# SUPPLIED INFORMATION
+ + +
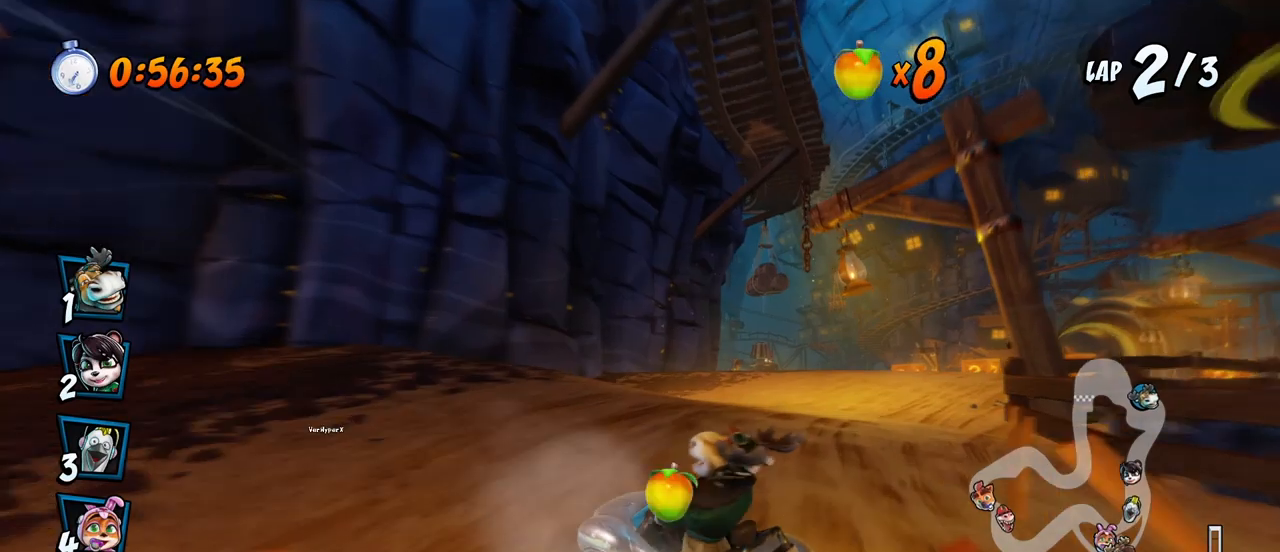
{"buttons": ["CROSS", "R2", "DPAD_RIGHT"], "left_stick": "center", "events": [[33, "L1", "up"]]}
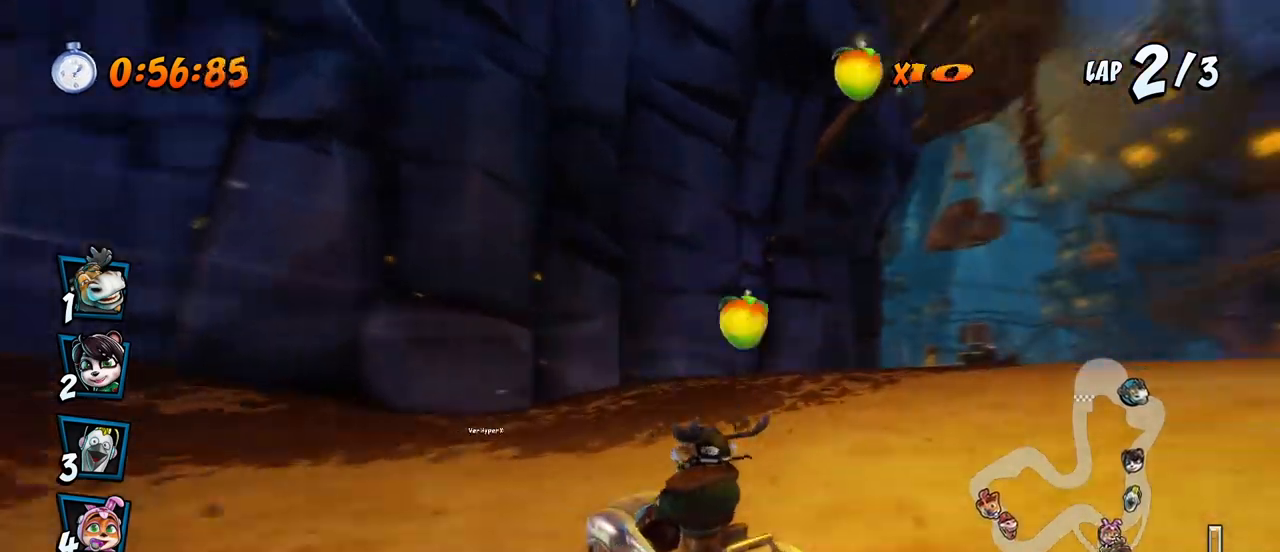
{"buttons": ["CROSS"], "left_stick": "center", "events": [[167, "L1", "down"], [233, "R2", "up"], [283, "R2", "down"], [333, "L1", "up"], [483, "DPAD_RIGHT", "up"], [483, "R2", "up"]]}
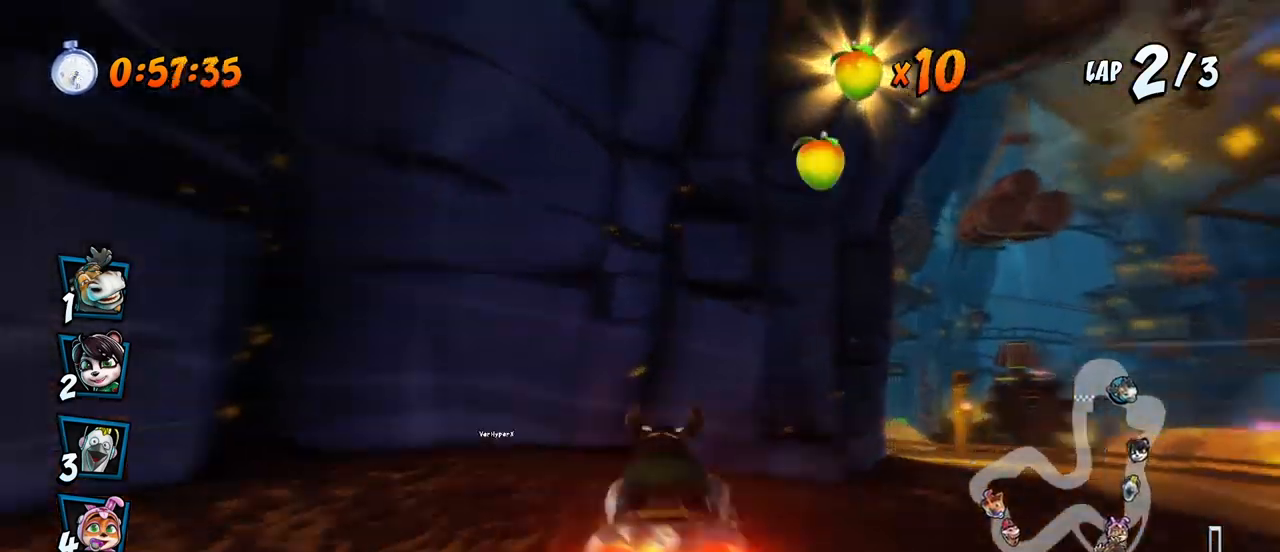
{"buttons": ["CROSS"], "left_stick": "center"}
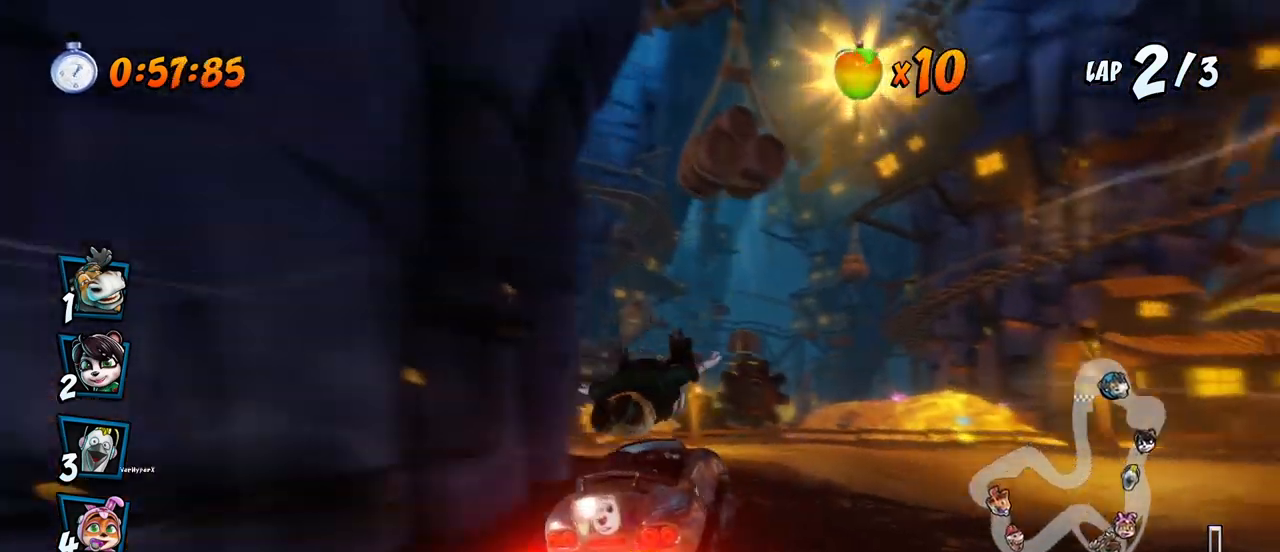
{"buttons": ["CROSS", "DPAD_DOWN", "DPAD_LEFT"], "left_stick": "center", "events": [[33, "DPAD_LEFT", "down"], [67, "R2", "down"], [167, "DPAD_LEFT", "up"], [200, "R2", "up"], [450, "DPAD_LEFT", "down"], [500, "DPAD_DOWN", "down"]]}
+ + +
# EXERCISE DIRECTIONS
The answer is the whole listing retyped exactly, with pictures omitted.

# SOLUTION TO THIS PROBLEM
{"buttons": ["CROSS", "R2", "DPAD_RIGHT"], "left_stick": "center", "events": [[33, "L1", "up"]]}
{"buttons": ["CROSS"], "left_stick": "center", "events": [[167, "L1", "down"], [233, "R2", "up"], [283, "R2", "down"], [333, "L1", "up"], [483, "DPAD_RIGHT", "up"], [483, "R2", "up"]]}
{"buttons": ["CROSS"], "left_stick": "center"}
{"buttons": ["CROSS", "DPAD_DOWN", "DPAD_LEFT"], "left_stick": "center", "events": [[33, "DPAD_LEFT", "down"], [67, "R2", "down"], [167, "DPAD_LEFT", "up"], [200, "R2", "up"], [450, "DPAD_LEFT", "down"], [500, "DPAD_DOWN", "down"]]}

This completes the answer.